According to the MIT News Office, Kastner will be taking over from Robert J. Silbey as the new dean of science, effective July 1. Kastner was announced as the new head on Feb. 14, by Provost L. Rafael Reif.

Silbey, who has been serving as dean for the last six-and-a-half years, was scheduled to step down after his five-year term ended in Dec. 2005. According to Silbey, he agreed to stay on until June 30 at the request of Reif and President Susan Hockfield, "I intend to go back to teaching and continue doing research in chemistry," Silbey said. "I will teach a graduate class in the fall."

As a MIT faculty member for 33 years, Kastner has an extensive educational and administrative background. He enjoys both the educational and administrative aspects of his career.

"When you do these jobs, and you find out that you can help other people, especially young people both the students and the faculty, it's satisfying." Kastner said.

In addition to working with Silbey on the new degree option and Physics, Department of Material Sciences and Engineering, Spectroscopy, Infrastructure construction taking place in several buildings including Buildings 2, 4, 6, and 8, Kastner was also head of the department during the development and implementation of the Technology Enabled Active Learning classes three years ago. TEAL now serves as the first level option for the 8.01 (Physics I) and 8.02 (Physics II) classes.

Over the past nine years, Kastner has hired a considerable number of young faculty in the physics department, and currently wants to focus on recruiting more women and minorities in the science faculty. As the dean, Kastner said that he intends to make this one of his top priorities. "The most important job of the dean of science is to make sure that we create the very best faculty we can.
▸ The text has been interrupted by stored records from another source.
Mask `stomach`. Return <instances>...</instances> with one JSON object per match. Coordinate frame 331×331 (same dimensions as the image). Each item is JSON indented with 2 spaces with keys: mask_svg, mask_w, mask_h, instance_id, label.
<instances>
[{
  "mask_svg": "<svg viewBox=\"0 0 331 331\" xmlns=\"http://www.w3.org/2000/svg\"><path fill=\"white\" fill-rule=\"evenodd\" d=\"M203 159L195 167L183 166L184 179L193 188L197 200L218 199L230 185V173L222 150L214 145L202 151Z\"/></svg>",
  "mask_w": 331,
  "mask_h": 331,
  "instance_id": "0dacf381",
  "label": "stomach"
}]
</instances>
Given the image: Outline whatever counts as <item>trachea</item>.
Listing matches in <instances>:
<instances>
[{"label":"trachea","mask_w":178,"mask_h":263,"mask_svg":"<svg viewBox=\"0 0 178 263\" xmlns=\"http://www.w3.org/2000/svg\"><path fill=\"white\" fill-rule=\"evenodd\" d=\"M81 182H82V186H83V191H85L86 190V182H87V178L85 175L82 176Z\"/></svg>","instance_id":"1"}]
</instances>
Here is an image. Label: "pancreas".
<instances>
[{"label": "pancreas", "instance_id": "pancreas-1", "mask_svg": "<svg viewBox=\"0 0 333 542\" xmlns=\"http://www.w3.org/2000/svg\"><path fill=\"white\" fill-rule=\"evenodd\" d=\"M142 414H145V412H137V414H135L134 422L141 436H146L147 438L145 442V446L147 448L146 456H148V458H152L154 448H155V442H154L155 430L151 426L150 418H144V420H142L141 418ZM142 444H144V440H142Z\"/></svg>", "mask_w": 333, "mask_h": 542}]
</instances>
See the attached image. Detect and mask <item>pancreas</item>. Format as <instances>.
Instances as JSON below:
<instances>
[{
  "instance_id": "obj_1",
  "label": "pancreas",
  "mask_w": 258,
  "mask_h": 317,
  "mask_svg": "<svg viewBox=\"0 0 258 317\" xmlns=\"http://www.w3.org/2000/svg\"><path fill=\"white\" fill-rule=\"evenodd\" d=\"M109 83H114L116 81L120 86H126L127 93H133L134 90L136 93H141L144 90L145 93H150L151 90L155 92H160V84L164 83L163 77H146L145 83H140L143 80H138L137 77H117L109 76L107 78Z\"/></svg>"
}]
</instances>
That means having more diverse faculty — one of the biggest challenges — but at the same time, maintain very high standards."

In addition to broadening the science faculty, Kastner also plans to work on the energy initiative President Hockfield announced. "I think that President Hockfield's initiatives are the just the right things for MIT," said Kastner, "I would like to see the School of Science doing more along those lines, and new ideas will be encouraged in that direction."

During Silbey's reign as dean, Silbey hired over 80 faculty and appointed four new department heads. According to Silbey, one of these new heads was Maria Zuber, the first woman department head in the School of Science, in the Department of Earth and Planetary Sciences. Silbey also reappointed two department heads, including Kastner.

In the School of Science, Silbey began many efforts to facilitate science research by completing the renovation of the chemistry department space and building new space for the neurosciences and physics. He also launched other major research enterprises, including the McGovern Institute for Brain Research, the Broad Institute, and the Magellan Telescope in Chile.